Die Grundidee des Einküchenhauses ist, auf private Küchen in Einzelwohnungen zu verzichten und stattdessen mit einer Zentralküche die Bewohnerschaft zu verpflegen. Die Idee sollte den Arbeiterwohnungsbau reformieren, und nicht nur Kosten durch Gemeinschaftseinrichtungen sowie zentrale Bewirtschaftung einsparen, sondern auch ein alternatives Lebensmodell anbieten. In den geteilten Räumen trifft man sich und tauscht sich aus, eine Nachbarschaft entsteht. Damit wurde nicht nur die Kleinfamilie infrage gestellt, sondern am Anfang der Frauenbewegung die Aufteilung der Hausarbeit hinterfragt.

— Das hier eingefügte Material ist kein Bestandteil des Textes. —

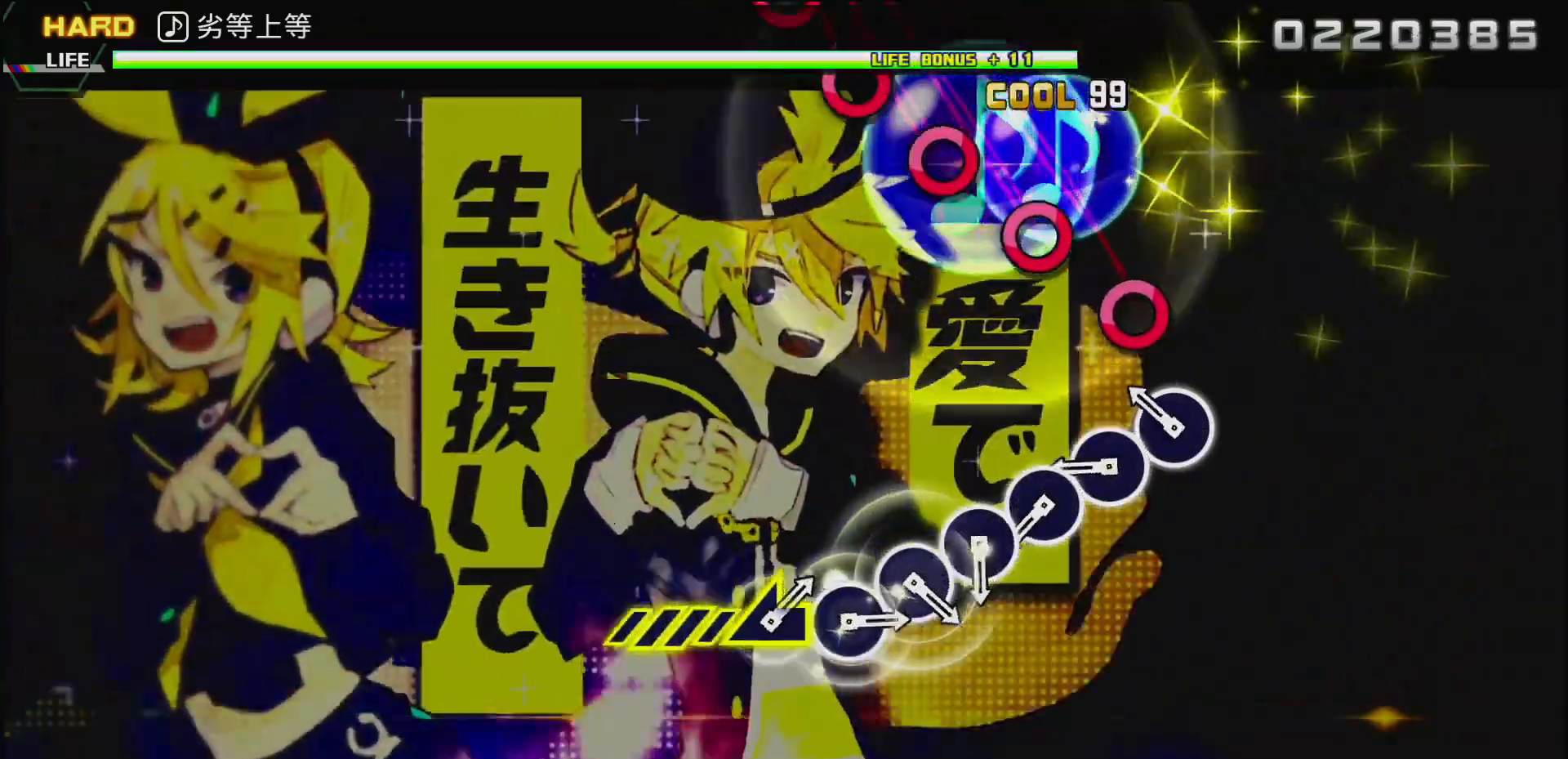
{"buttons": ["CIRCLE"], "left_stick": "center", "right_stick": "center", "events": [[117, "CIRCLE", "down"], [200, "CIRCLE", "up"], [300, "CIRCLE", "down"], [367, "CIRCLE", "up"], [483, "CIRCLE", "down"]]}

Das «Amerikanerhaus» an der Idastrasse sollte ursprünglich ein Einküchenhaus werden. (Foto: ZAS*)

An besagtem Abend stellte ich mir vor, wie es wohl gewesen wäre, nach der Feier hochzugehen; in eine der 41 Wohnungen, die in diesem Haus an der Idastrasse geplant waren. Mein Weg führte mich vorbei an der Küche zum gemeinsamen Hof, entlang des breiten Laubengangs mit Rundbögen, die steinerne Doppeltreppe hoch. Nach Plänen des Architekten hätten Küche, Speisesaal und Bäder komplett gemeinschaftliche Einrichtungen werden sollen. Das Gebäude wurde schlussendlich jedoch nicht als konsequentes Einküchenhaus ausgeführt, der Speisesaal wurde schon früh zum Restaurant und in den Wohnungen gab es doch kleine Küchen. Die Utopie wurde hier nie so richtig Realität. 

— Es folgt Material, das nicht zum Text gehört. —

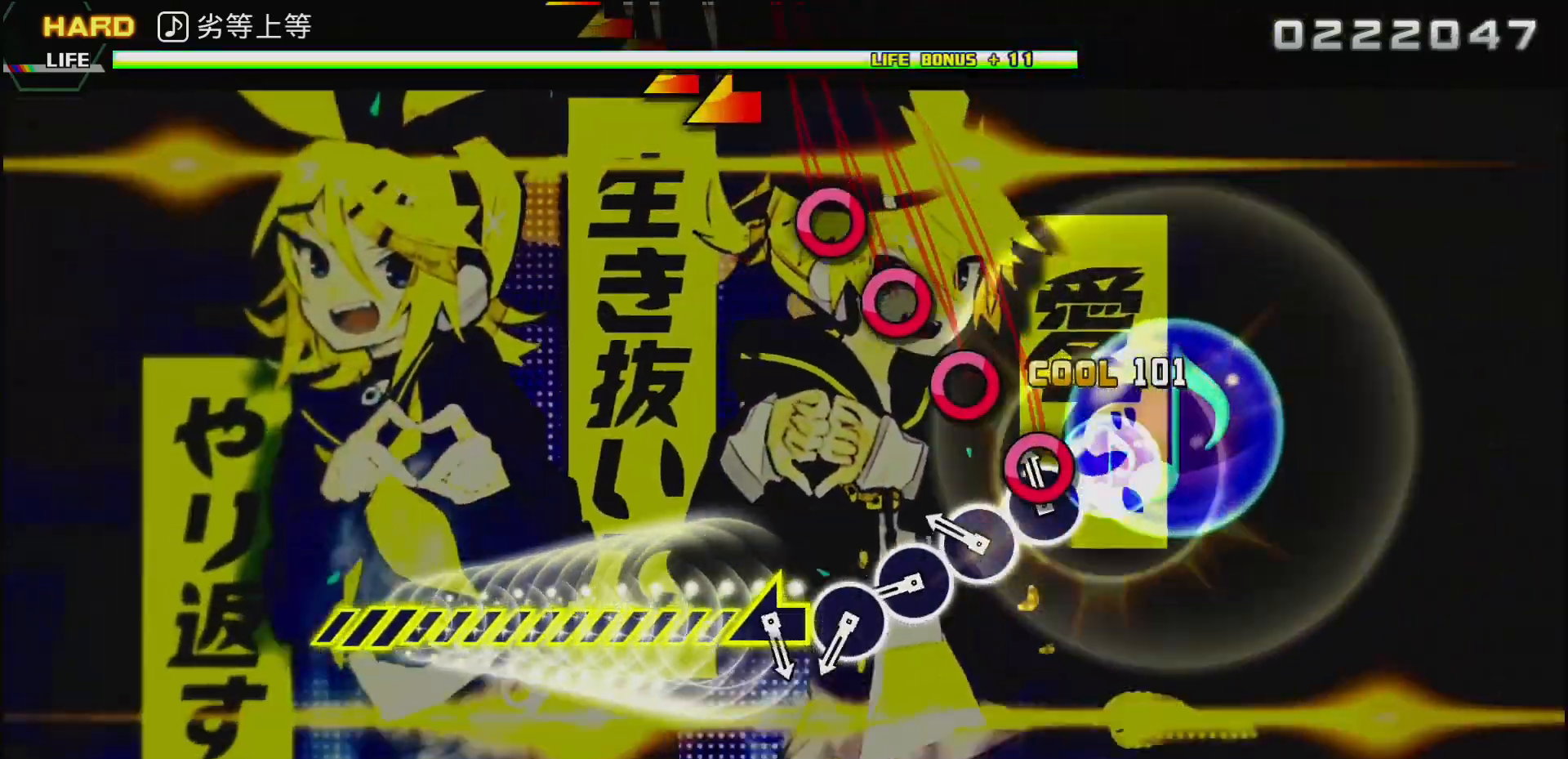
{"buttons": [], "left_stick": "center", "right_stick": "center", "events": [[50, "CIRCLE", "up"], [150, "CIRCLE", "down"], [233, "CIRCLE", "up"], [333, "CIRCLE", "down"], [417, "CIRCLE", "up"]]}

Doch die Idee, dass durch geteilte Mahlzeiten ein gemeinsamer Raum geschaffen werden kann, lebte weiter. Nur zwei Parallelstrassen weiter wird seit den 70ern in der Genossenschaft Karthago die Utopie des Einküchenhauses zumindest teilweise gelebt. Das Teilen von Wohnräumen und Infrastrukturen macht auch heute aus ökonomischen, sozialen und ökologischen Aspekten Sinn, wobei inzwischen vor allem letzterer immer wichtiger wird.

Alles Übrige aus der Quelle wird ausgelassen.